◆ Saved entries:
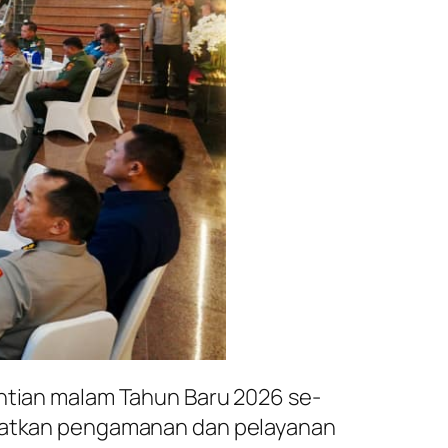
antian malam Tahun Baru 2026 se-
dapatkan pengamanan dan pelayanan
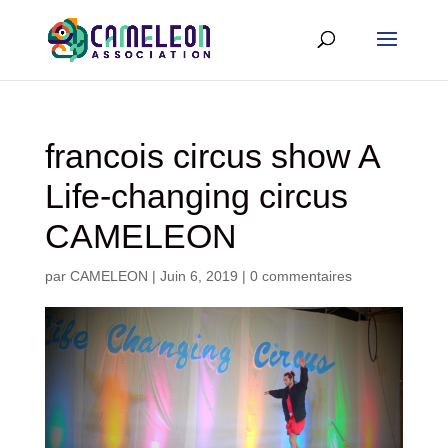
francois circus show A
Life-changing circus
CAMELEON
par
CAMELEON
|
Juin 6, 2019
|
0 commentaires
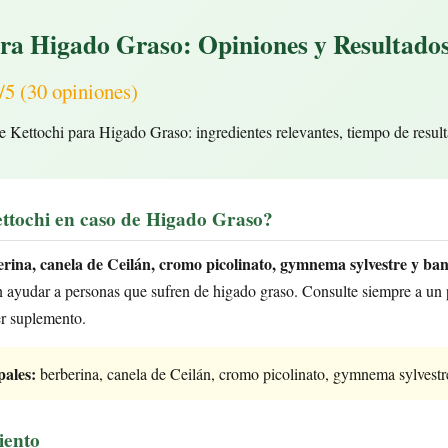
ara Higado Graso: Opiniones y Resultados
(30 opiniones)
e Kettochi para Higado Graso: ingredientes relevantes, tiempo de result
ttochi en caso de Higado Graso?
rina, canela de Ceilán, cromo picolinato, gymnema sylvestre y ba
ayudar a personas que sufren de higado graso. Consulte siempre a un p
er suplemento.
pales:
berberina, canela de Ceilán, cromo picolinato, gymnema sylvest
iento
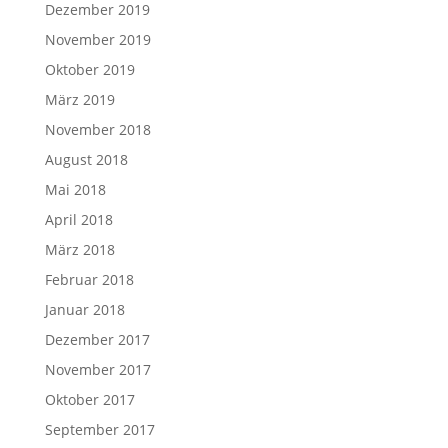
Dezember 2019
November 2019
Oktober 2019
März 2019
November 2018
August 2018
Mai 2018
April 2018
März 2018
Februar 2018
Januar 2018
Dezember 2017
November 2017
Oktober 2017
September 2017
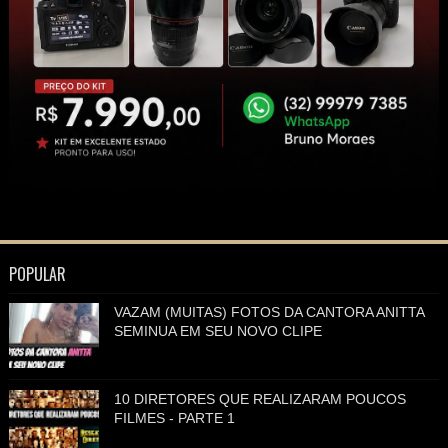
POPULAR
VAZAM (MUITAS) FOTOS DA CANTORA ANITTA
SEMINUA EM SEU NOVO CLIPE
10 DIRETORES QUE REALIZARAM POUCOS
FILMES - PARTE 1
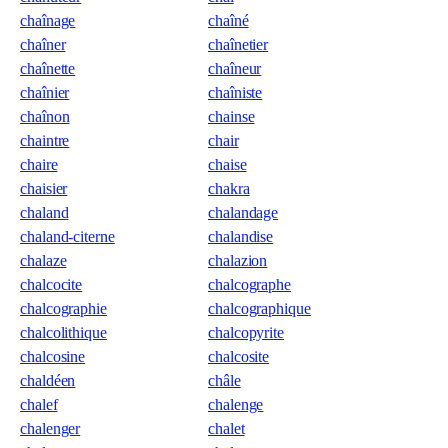
chaînage
chaîné
chaîner
chaînetier
chaînette
chaîneur
chaînier
chaîniste
chaînon
chainse
chaintre
chair
chaire
chaise
chaisier
chakra
chaland
chalandage
chaland-citerne
chalandise
chalaze
chalazion
chalcocite
chalcographe
chalcographie
chalcographique
chalcolithique
chalcopyrite
chalcosine
chalcosite
chaldéen
châle
chalef
chalenge
chalenger
chalet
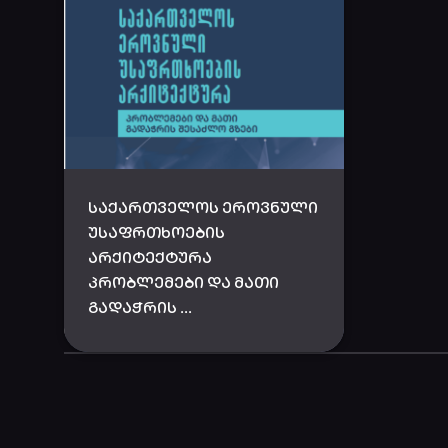
ᲡᲐᲥᲐᲠᲗᲕᲔᲚᲝᲡ ᲔᲠᲝᲕᲜᲣᲚᲘ
ᲣᲡᲐᲤᲠᲗᲮᲝᲔᲑᲘᲡ
ᲐᲠᲥᲘᲢᲔᲥᲢᲣᲠᲐ
ᲞᲠᲝᲑᲚᲔᲛᲔᲑᲘ ᲓᲐ ᲛᲐᲗᲘ
ᲒᲐᲓᲐᲭᲠᲘᲡ ...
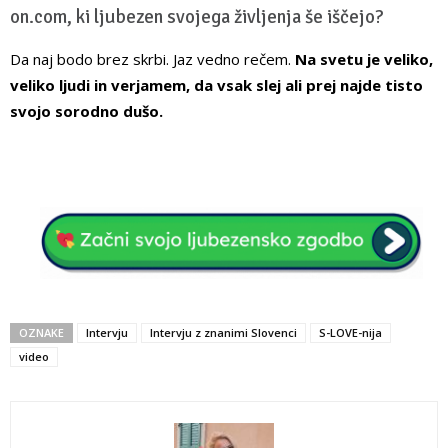
on.com, ki ljubezen svojega življenja še iščejo?
Da naj bodo brez skrbi. Jaz vedno rečem.
Na svetu je veliko,
veliko ljudi in verjamem, da vsak slej ali prej najde tisto
svojo sorodno dušo.
OZNAKE
Intervju
Intervju z znanimi Slovenci
S-LOVE-nija
video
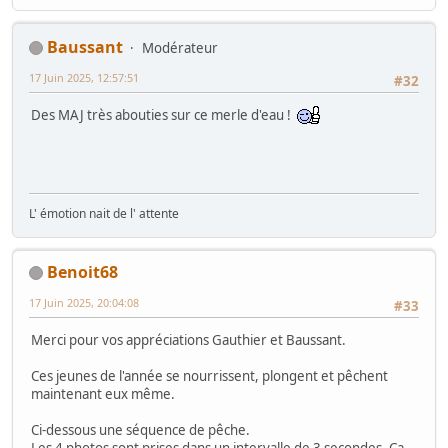
Baussant
Modérateur
17 Juin 2025, 12:57:51
#32
Des MAJ très abouties sur ce merle d'eau !
L' émotion nait de l' attente
Benoit68
17 Juin 2025, 20:04:08
#33
Merci pour vos appréciations Gauthier et Baussant.
Ces jeunes de l'année se nourrissent, plongent et pêchent
maintenant eux même.
Ci-dessous une séquence de pêche.
Les 4 photos sont prises dans un intervalle de 3 secondes. Ca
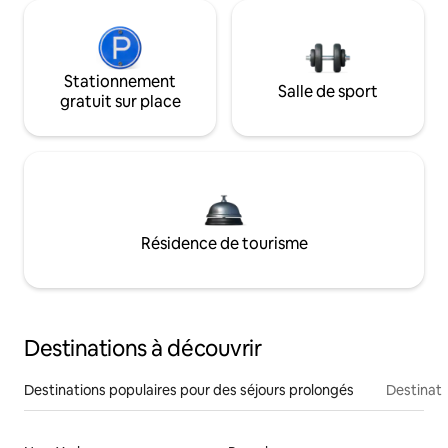
Stationnement
Salle de sport
gratuit sur place
Résidence de tourisme
Destinations à découvrir
Destinations populaires pour des séjours prolongés
Destinati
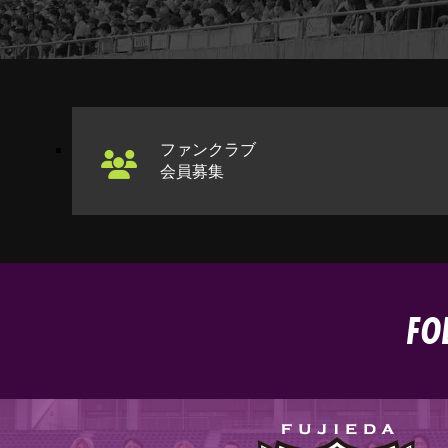
ファンクラブ
会員募集
FO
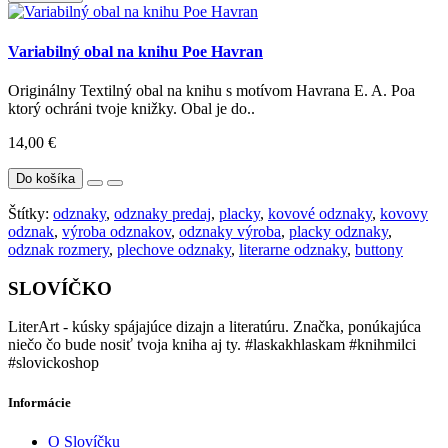
Variabilný obal na knihu Poe Havran
Originálny Textilný obal na knihu s motívom Havrana E. A. Poa
ktorý ochráni tvoje knižky. Obal je do..
14,00 €
Do košíka
Štítky:
odznaky
,
odznaky predaj
,
placky
,
kovové odznaky
,
kovovy
odznak
,
výroba odznakov
,
odznaky výroba
,
placky odznaky
,
odznak rozmery
,
plechove odznaky
,
literarne odznaky
,
buttony
SLOVÍČKO
LiterArt - kúsky spájajúce dizajn a literatúru. Značka, ponúkajúca
niečo čo bude nosiť tvoja kniha aj ty. #laskakhlaskam #knihmilci
#slovickoshop
Informácie
O Slovíčku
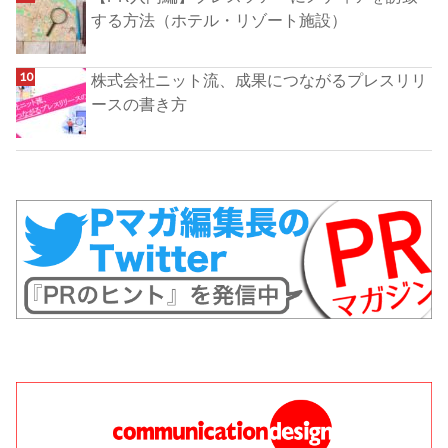
する方法（ホテル・リゾート施設）
株式会社ニット流、成果につながるプレスリリ
ースの書き方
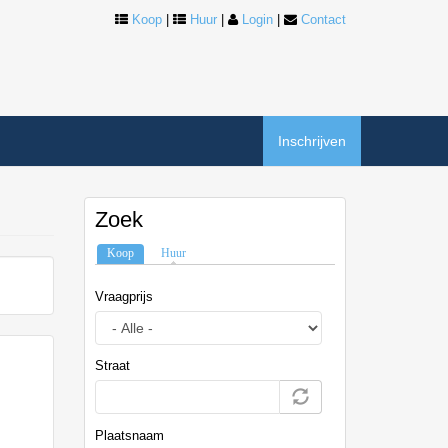
Koop
|
Huur
|
Login
|
Contact
Inschrijven
Zoek
Koop
(actieve tabblad)
Huur
Vraagprijs
Straat
Plaatsnaam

◆ Aim of the exercise:
All lines in the data that contain the word "Destinations" should be copied.

◆ Solution for this task:
Destinations à découvrir
Destinations populaires pour des séjours prolongés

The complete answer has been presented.